Neal is the ranking member of the House Ways and Means Committee, and he said that the current labor participation rates in America, which is how many people are in the workforce at any given time, is 61.3 percent.

“That is a low number,” he said. “Generally, it’s closer to 63 or 64 percent. There are a number of people who have dropped out of the workforce.”

Neal said that colleges, including the Massachusetts College of Liberal Arts and Berkshire Community College, can help people by giving them opportunities to improve their skill sets.

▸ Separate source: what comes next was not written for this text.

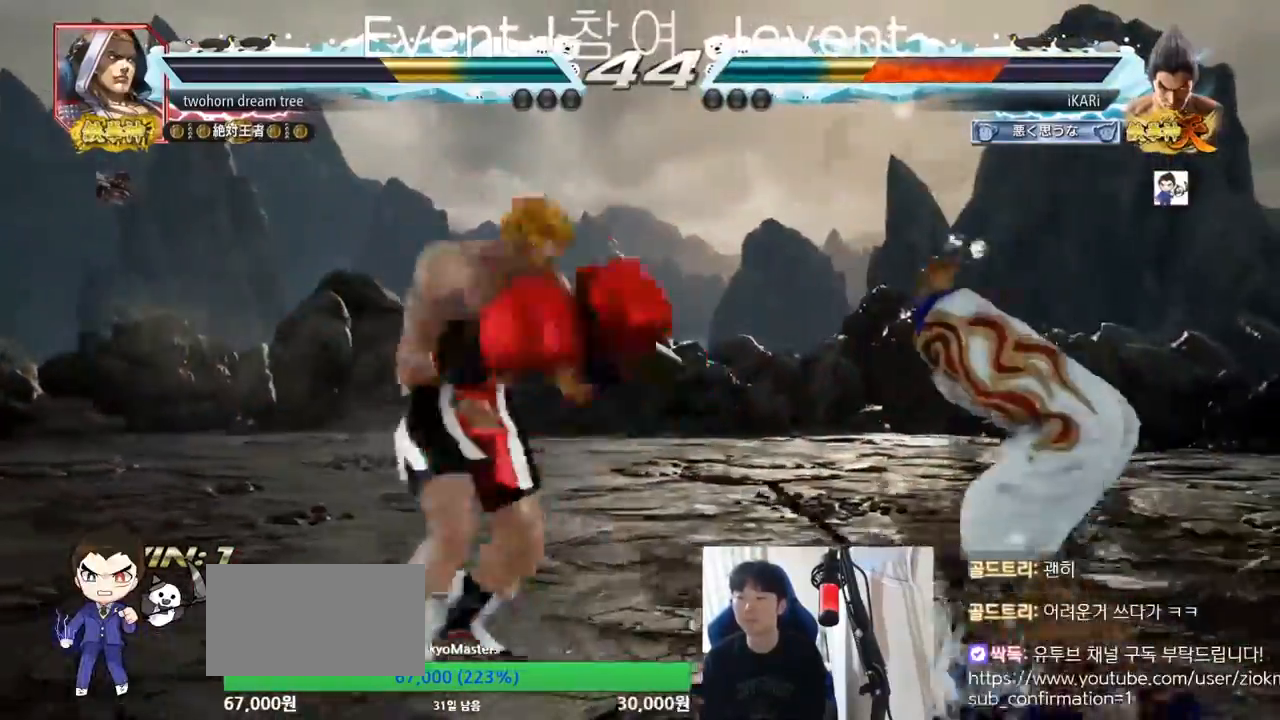
{"buttons": [], "left_stick": "center", "events": [[83, "TRIANGLE", "down"], [133, "SQUARE", "down"], [133, "TRIANGLE", "up"], [200, "SQUARE", "up"], [234, "TRIANGLE", "down"], [250, "SQUARE", "down"], [317, "SQUARE", "up"], [334, "SQUARE", "down"], [334, "TRIANGLE", "up"], [384, "TRIANGLE", "down"], [450, "SQUARE", "up"], [484, "TRIANGLE", "up"]]}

“I favor this whole idea about using community colleges as a retraining center for America,” Neal said. “Many of the retraining programs that we embrace didn’t work as well as we thought they would, but I think the community college setting would provide that opportunity. And the other challenge that we have is that the whole idea now of college is being questioned, even though, if you look across a lifetime of earnings, there’s a clear advantage for having gone to college. That is not to be dismissive of those who have no college jobs, because if you’re an electrician, if you’re a plumber, you’re really doing well.”

Kelly Binder, owner of Doctor Sax House in Lenox, asked Neal about digital health and the potential expansion of it in Berkshire County.

“So, in the ‘big bill,’ I won’t describe it as ‘beautiful,’ there are a trillion dollars of cuts to Medicaid and Medicare over the next 10 years, and we [the Democratic party] intend to reverse that if we win [Congress],” Neal said. “The emergency room is a bad place to get health care, and too many Americans end up in the emergency room over health care. Telehealth is one of the better achievements that came from the pandemic, but there are parts of it that don’t work for everybody, and we have to be mindful of it. So I think my Republican colleagues in Washington have a legitimate point, because they tend to represent red rural areas. They have a legitimate point about rural healthcare, but they won’t bake a bigger pie, and I am not apt to give them a slice of our pie here in Massachusetts. I’m all in on let’s build and construct a bigger pie for everybody.”